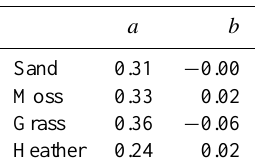
Table 2. Calibrated net emissivity parameters of the FAO-56 R nl submodel (Eq. 7).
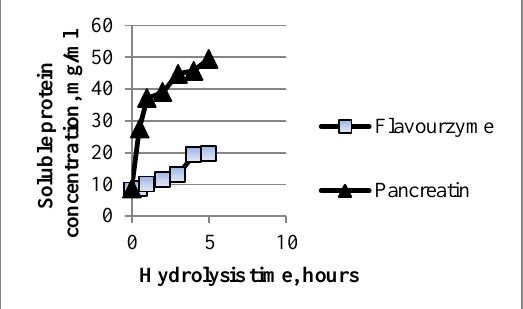
Fig. 2. The soluble protein content of Yeast extract during autolysis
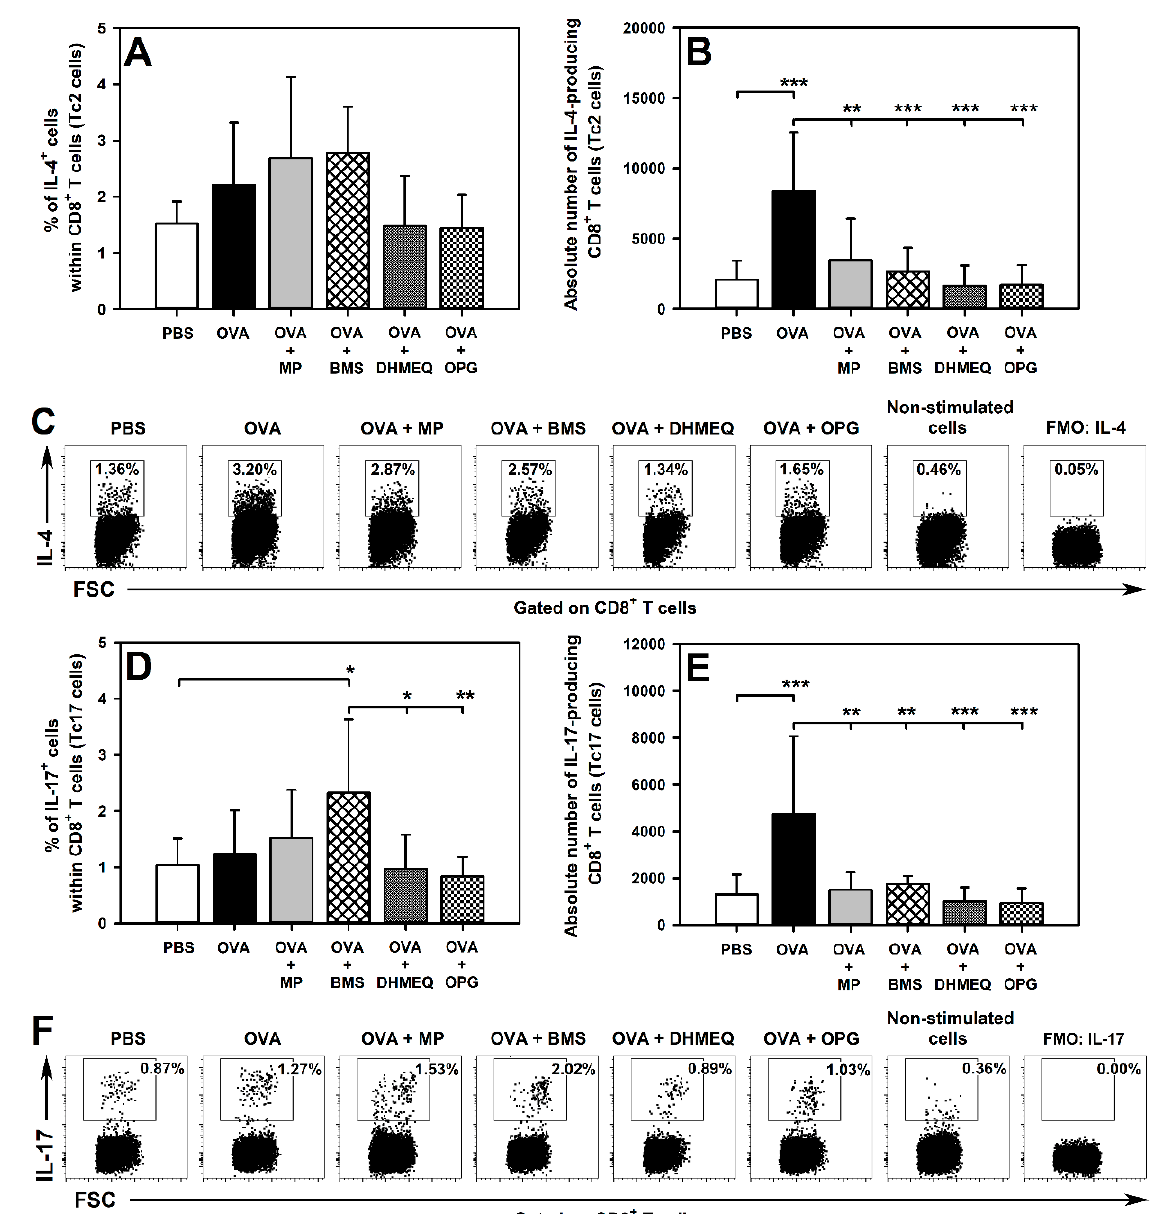
Figure 6. Effect of inhibitors of IKK (BMS-345541 (BMS)), NF- κ B translocation (dehydroxymethylepoxyquinomicin (DHMEQ)) and RANK/RANK-L interaction (osteoprotegerin (OPG)), and glucocorticosteroid (methylprednisolone (MP)) administration on the number of IL-4- and IL-17-producing CD8 + T cells. The relative count ( A , D ) is expressed as a percentage of IL-4- or IL-17-producing cells within CD8 + T cells. The absolute count ( B , E ) represents the number of IL-4- or IL-17-producing CD8 + T cells per lung sample collected from individual mice. * p < 0.05, ** p < 0.01, *** p < 0.001. Examples of dot plot cytograms showing the distribution of IL-4- or IL-17-producing and non-producing cells within CD8 + T cells ( C and F , respectively).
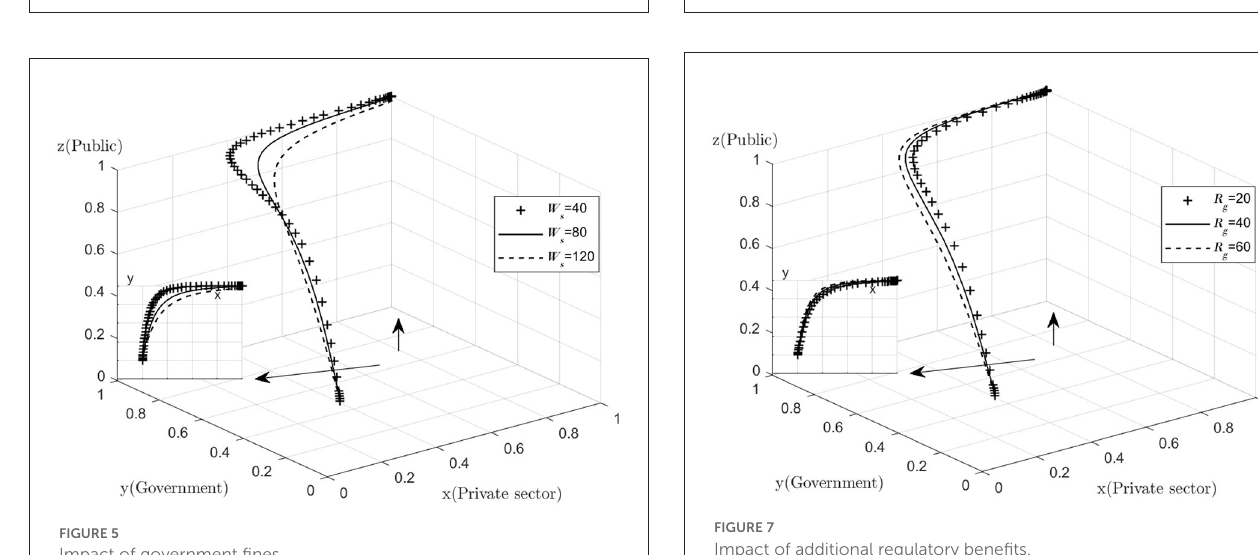
FIGURE4 Impact of operating subsidies.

### Work order
Each line from the top of the material through the line containing "Fig. 2. The" should be reproduced exactly; please drop any images.

### Solution to the exercise
Table 2. Calibrated net emissivity parameters of the FAO-56 R nl submodel (Eq. 7).
Fig. 2. The soluble protein content of Yeast extract during autolysis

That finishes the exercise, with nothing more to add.